Dua, D. and Graff, C. (2019). UCI Machine Learning Repository [http://archive.ics.uci.edu/ml]. Irvine, CA: University of California, School of Information and Computer Science.

[2]:
from urllib.request import urlopen
from sklearn.preprocessing import LabelEncoder

name_data = urlopen('http://archive.ics.uci.edu/ml/machine-learning-databases/adult/adult.names')
lines = [l.decode("utf-8") for l in name_data if ':' in l.decode("utf-8") and '|' not in l.decode("utf-8")]

features = [l.split(':')[0] for l in lines]
label_name = 'income'

cat_features = [l.split(':')[0] for l in lines if 'continuous' not in l]

train_df = pd.read_csv('http://archive.ics.uci.edu/ml/machine-learning-databases/adult/adult.data',
                       names=features + [label_name])
test_df = pd.read_csv('http://archive.ics.uci.edu/ml/machine-learning-databases/adult/adult.test',
                      names=features + [label_name], skiprows=1)

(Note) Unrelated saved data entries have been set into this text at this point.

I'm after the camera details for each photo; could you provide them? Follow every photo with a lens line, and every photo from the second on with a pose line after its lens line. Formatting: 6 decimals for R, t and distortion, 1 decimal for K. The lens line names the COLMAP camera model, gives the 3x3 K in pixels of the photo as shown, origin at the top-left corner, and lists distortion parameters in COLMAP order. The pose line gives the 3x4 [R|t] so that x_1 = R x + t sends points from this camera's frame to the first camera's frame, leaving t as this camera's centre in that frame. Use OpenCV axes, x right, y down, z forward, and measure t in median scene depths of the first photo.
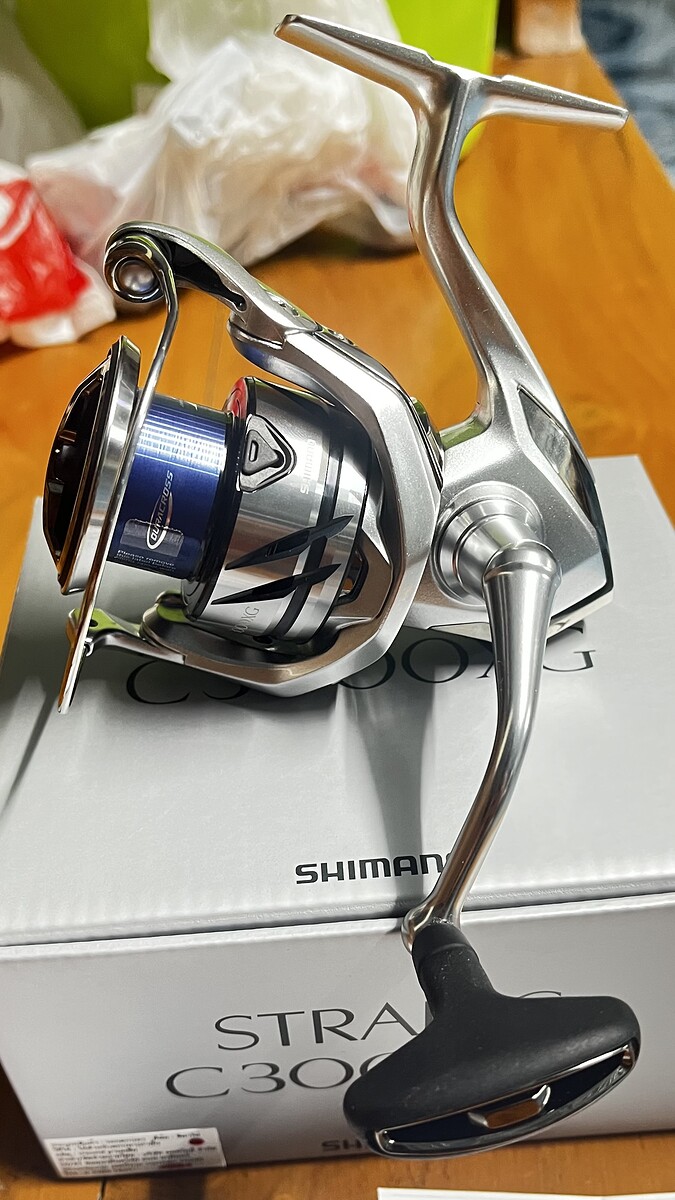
lens RADIAL K [[916.7, 0, 337.5], [0, 916.7, 600.0], [0, 0, 1]] dist [0.046210, 0.003654]
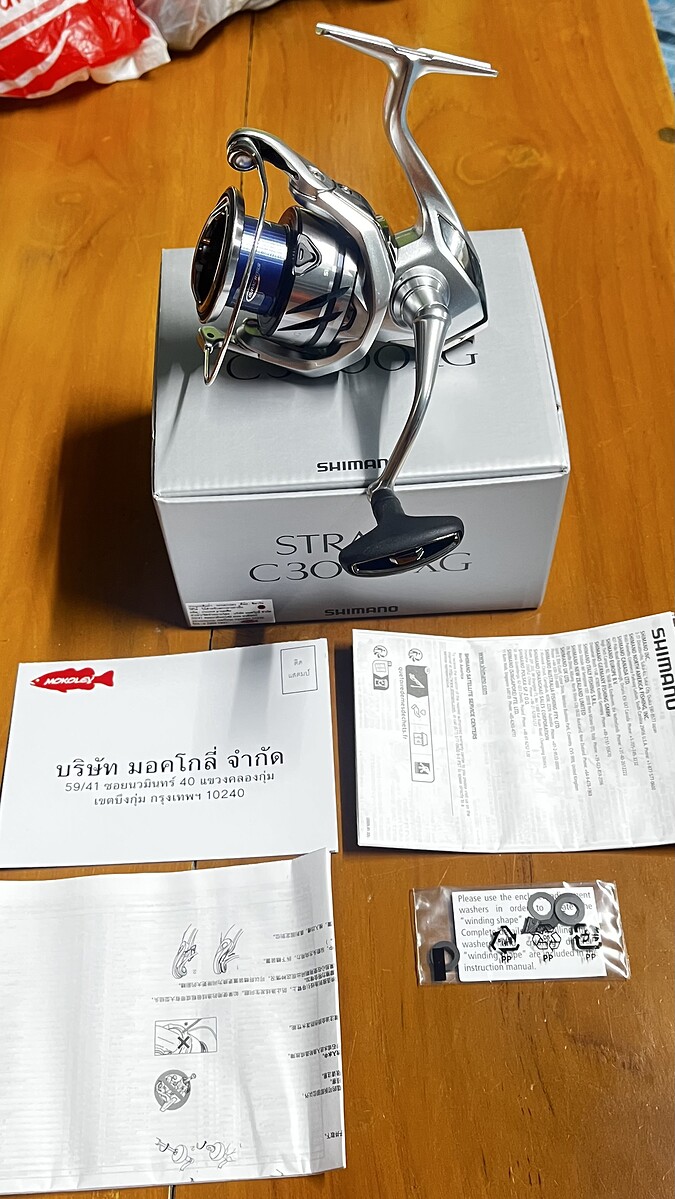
lens RADIAL K [[913.9, 0, 322.9], [0, 913.9, 654.6], [0, 0, 1]] dist [0.046408, -0.112263]
pose [[0.999838, 0.017973, -0.000679, -0.024084], [-0.016074, 0.909860, 0.414603, -0.176825], [0.008070, -0.414525, 0.910002, -1.071828]]
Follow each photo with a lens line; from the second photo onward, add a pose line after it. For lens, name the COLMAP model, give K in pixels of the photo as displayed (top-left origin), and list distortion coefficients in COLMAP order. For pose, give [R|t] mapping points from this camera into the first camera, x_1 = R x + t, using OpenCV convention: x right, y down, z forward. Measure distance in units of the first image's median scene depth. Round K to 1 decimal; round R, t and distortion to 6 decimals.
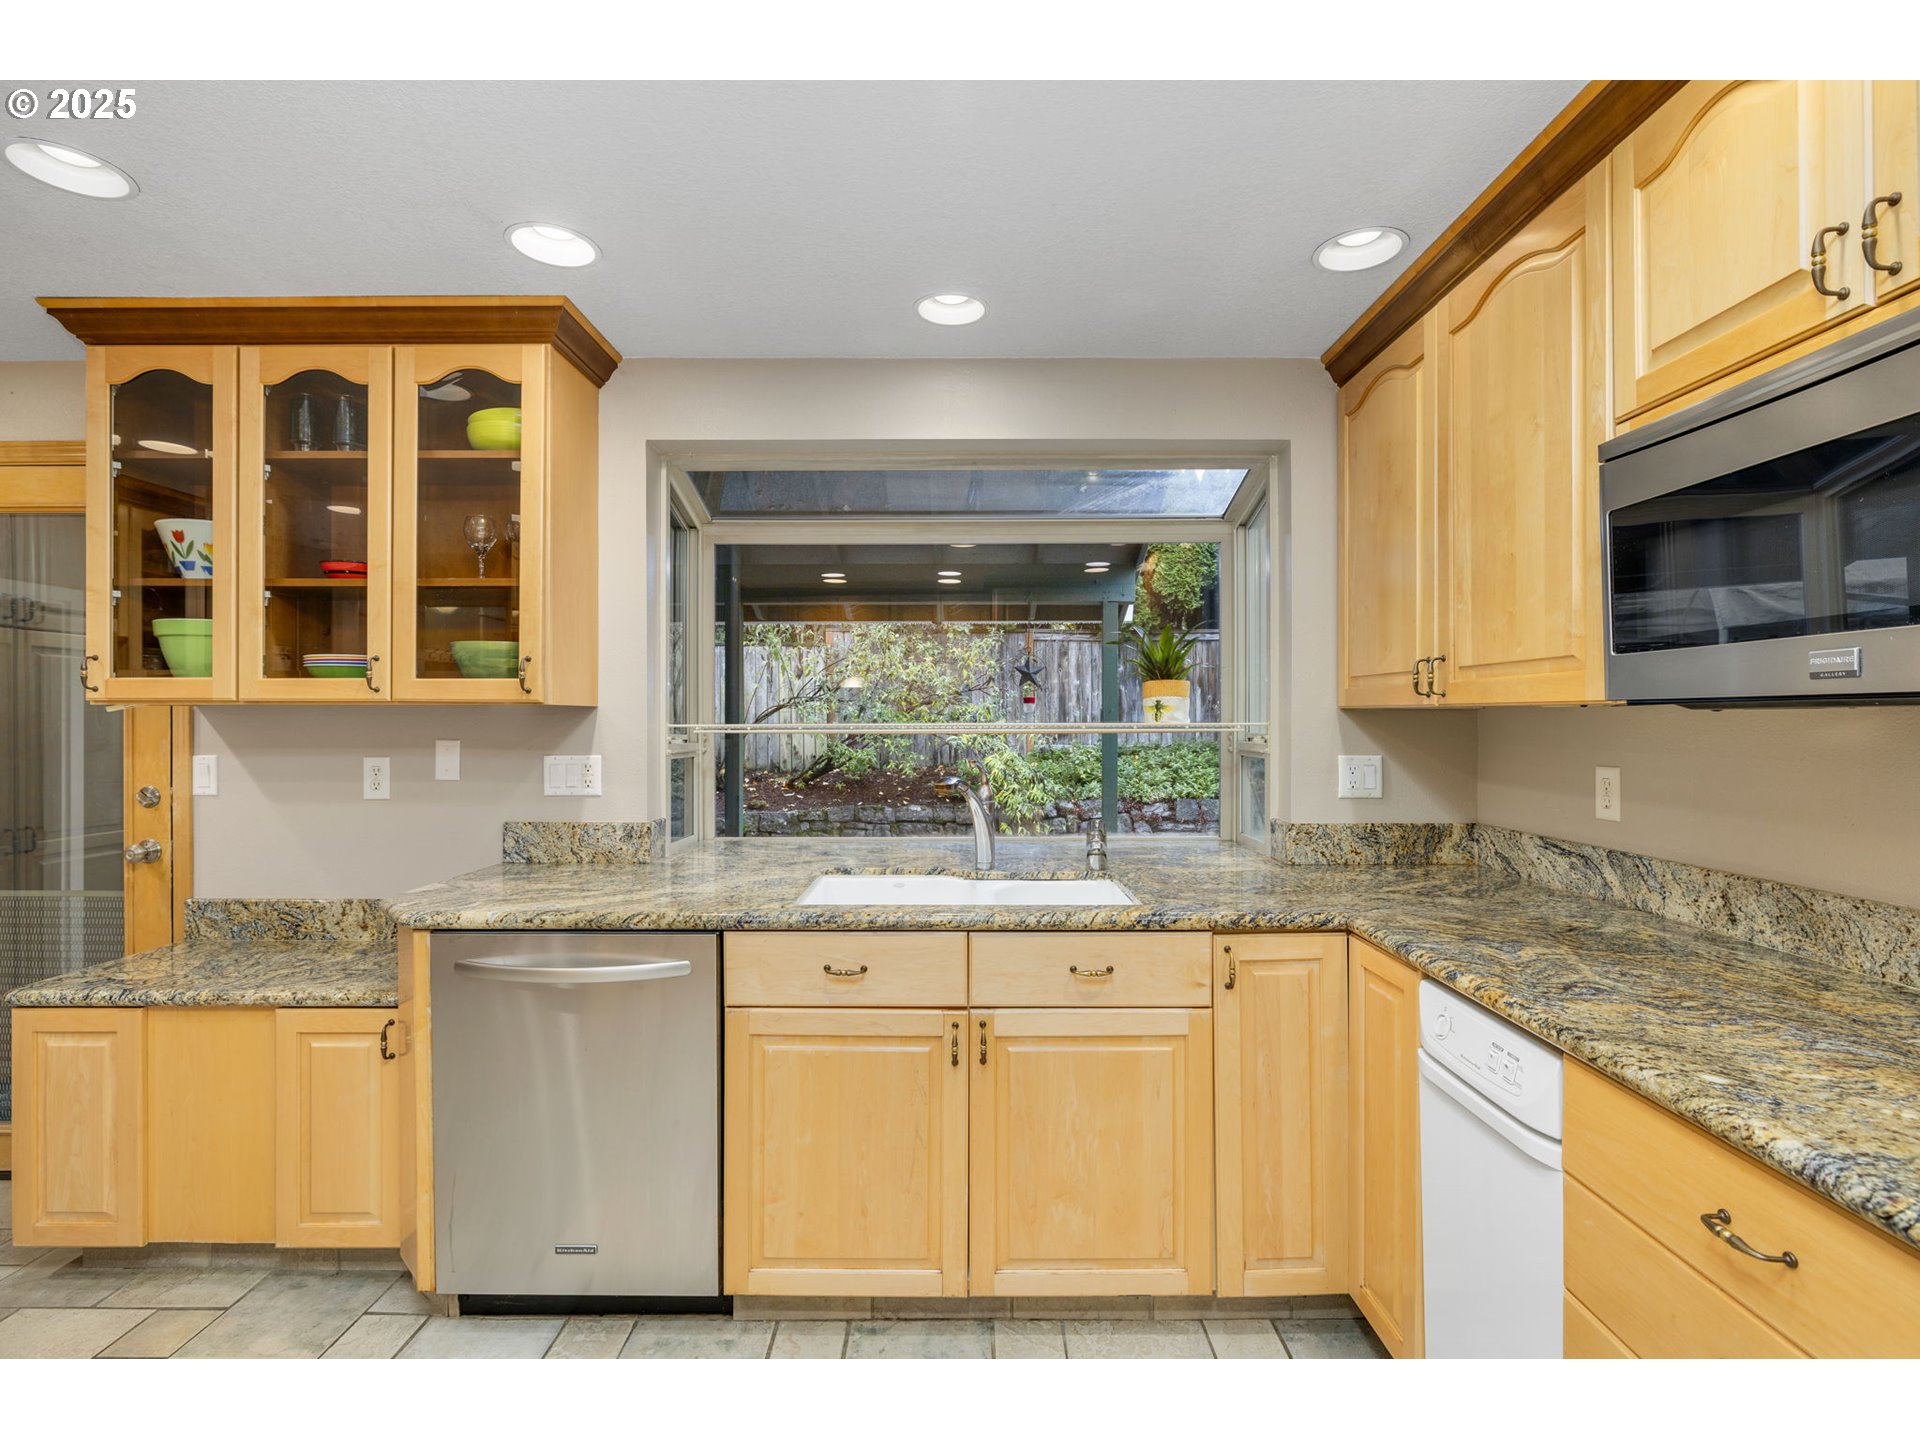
lens RADIAL K [[934.8, 0, 957.5], [0, 934.8, 714.7], [0, 0, 1]] dist [-0.001013, 0.000642]
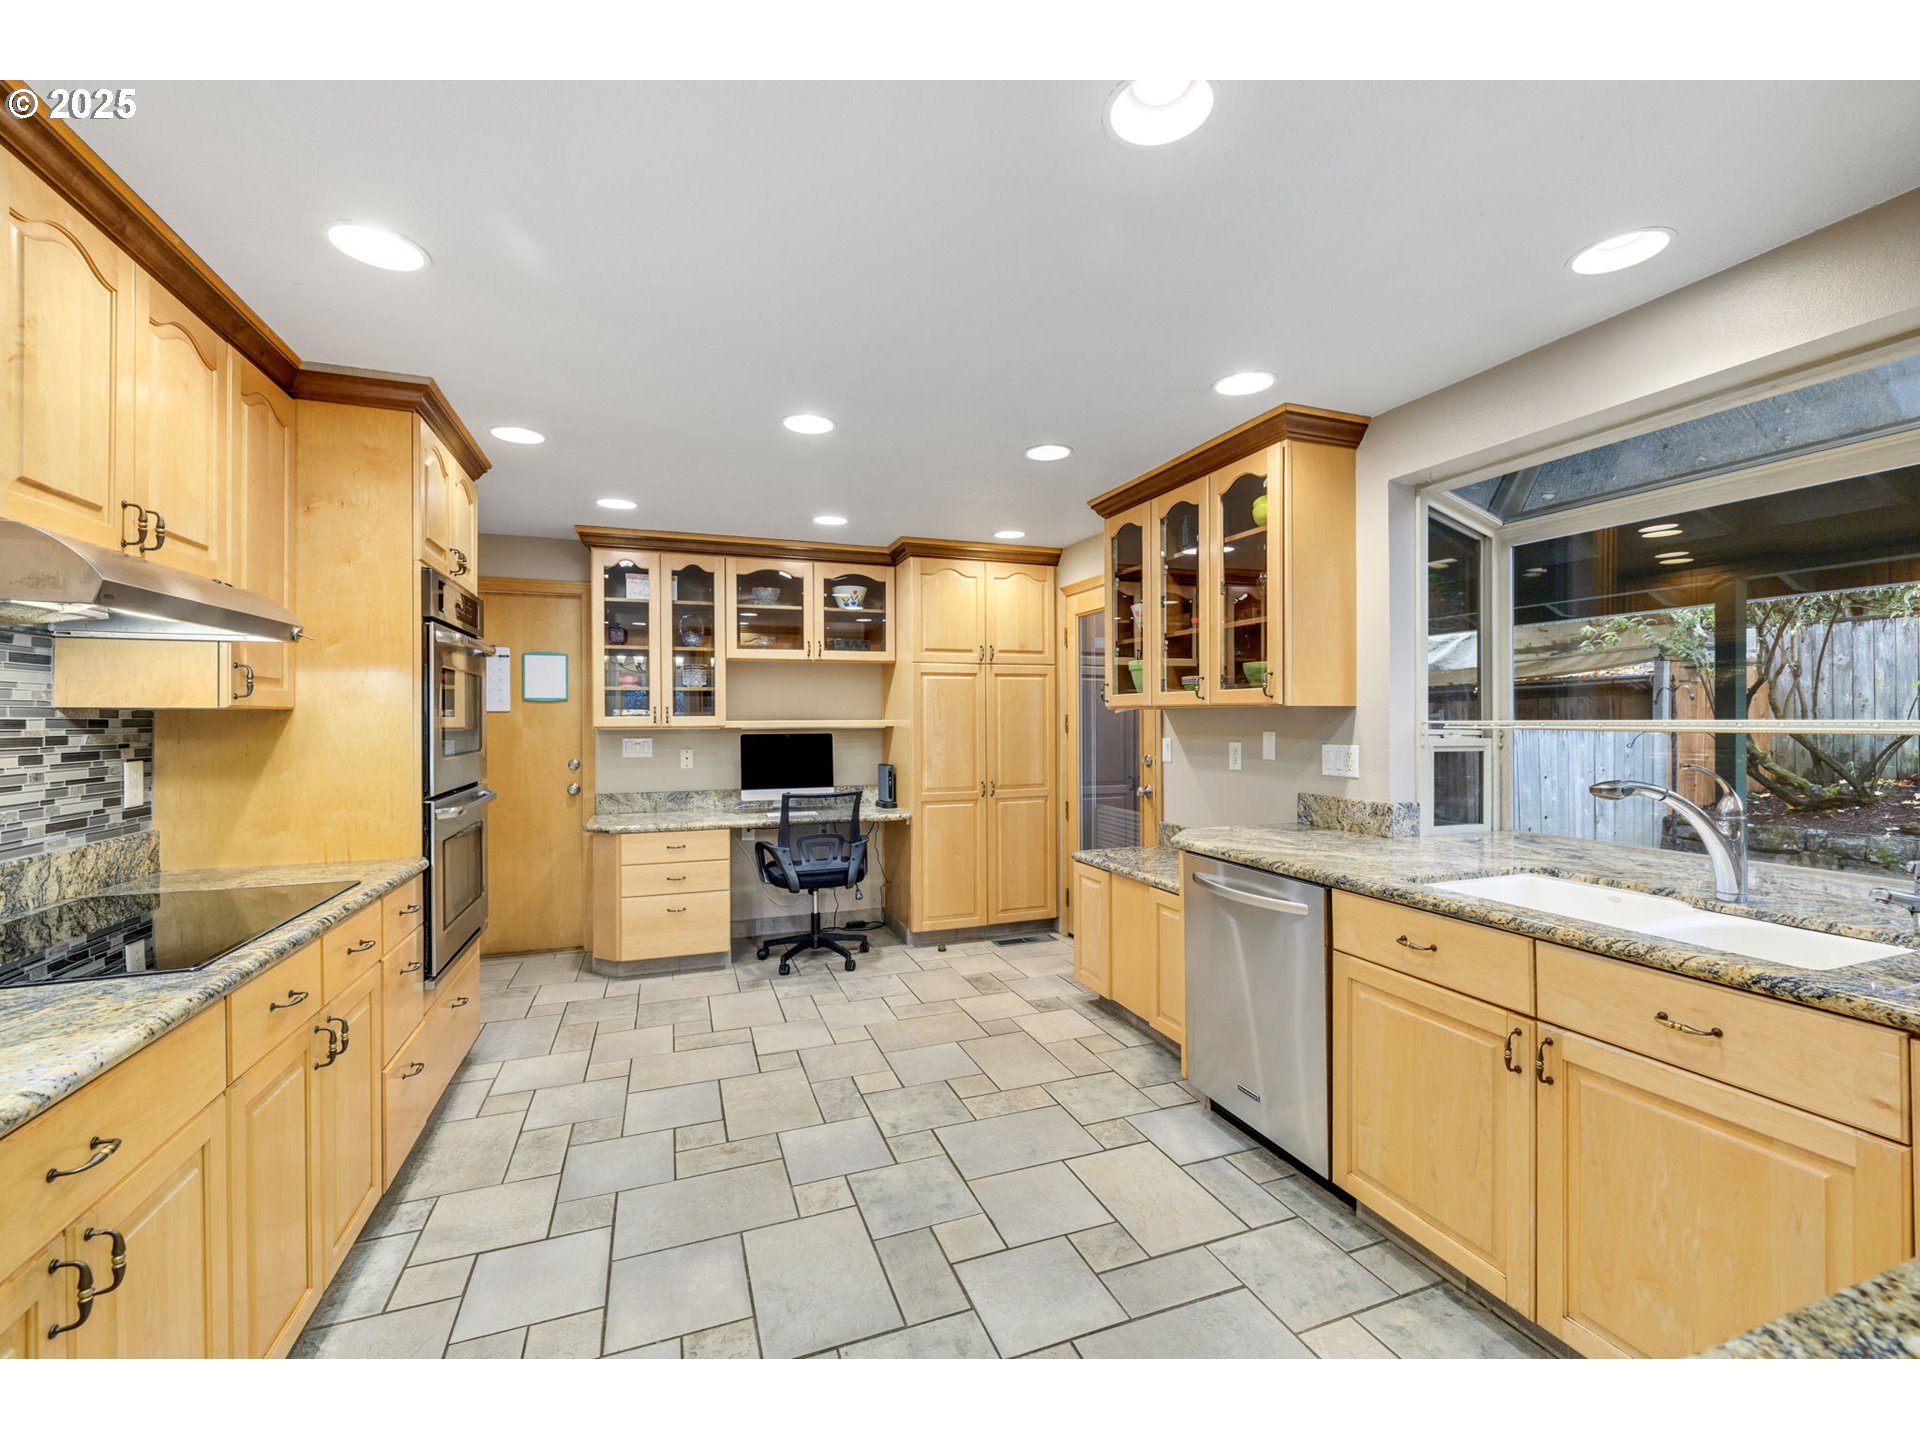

test_df[label_name] = test_df [label_name].str[:-1]

encoder = LabelEncoder()
encoder.fit(train_df[label_name])
train_df[label_name] = encoder.transform(train_df[label_name])
test_df[label_name] = encoder.transform(test_df[label_name])

Create datasets

[3]:
from deepchecks import Dataset

cat_features = ['workclass', 'education', 'marital-status', 'occupation', 'relationship',
                'race', 'sex', 'native-country']
train_ds = Dataset(train_df, label=label_name, cat_features=cat_features)
test_ds = Dataset(test_df, label=label_name, cat_features=cat_features)

numeric_features = list(set(train_ds.features) - set(cat_features))

Classification model

[4]:
from sklearn.pipeline import Pipeline
from sklearn.impute import SimpleImputer
from sklearn.compose import ColumnTransformer
from sklearn.preprocessing import OrdinalEncoder
from sklearn.ensemble import RandomForestClassifier

numeric_transformer = SimpleImputer()
categorical_transformer = Pipeline(
    steps=[("imputer", SimpleImputer(strategy="most_frequent")), ("encoder", OrdinalEncoder())]
)

train_ds.features
preprocessor = ColumnTransformer(
    transformers=[
        ("num", numeric_transformer, numeric_features),
        ("cat", categorical_transformer, cat_features),
    ]
)

model = Pipeline(steps=[("preprocessing", preprocessor), ("model", RandomForestClassifier(max_depth=5, n_jobs=-1))])
model = model.fit(train_ds.data[train_ds.features], train_ds.data[train_ds.label_name])
[5]:
UnusedFeatures().run(train_ds, test_ds, model)

Unused Features

Detect features that are nearly unused by the model. Read More...

Additional Outputs
Features above the line are a sample of the most important features, while the features below the line are the unused features with highest variance, as defined by check parameters

stricter threshold on what features are considered “high variance”

[6]:
UnusedFeatures(feature_variance_threshold=1.5).run(train_ds, test_ds, model)

Unused Features

Detect features that are nearly unused by the model. Read More...

Additional Outputs
Features above the line are a sample of the most important features, while the features below the line are the unused features with highest variance, as defined by check parameters

All features are considered important

[7]:
UnusedFeatures(feature_importance_threshold=0).run(train_ds, test_ds, model)

Unused Features

Detect features that are nearly unused by the model. Read More...

Additional Outputs

Nothing found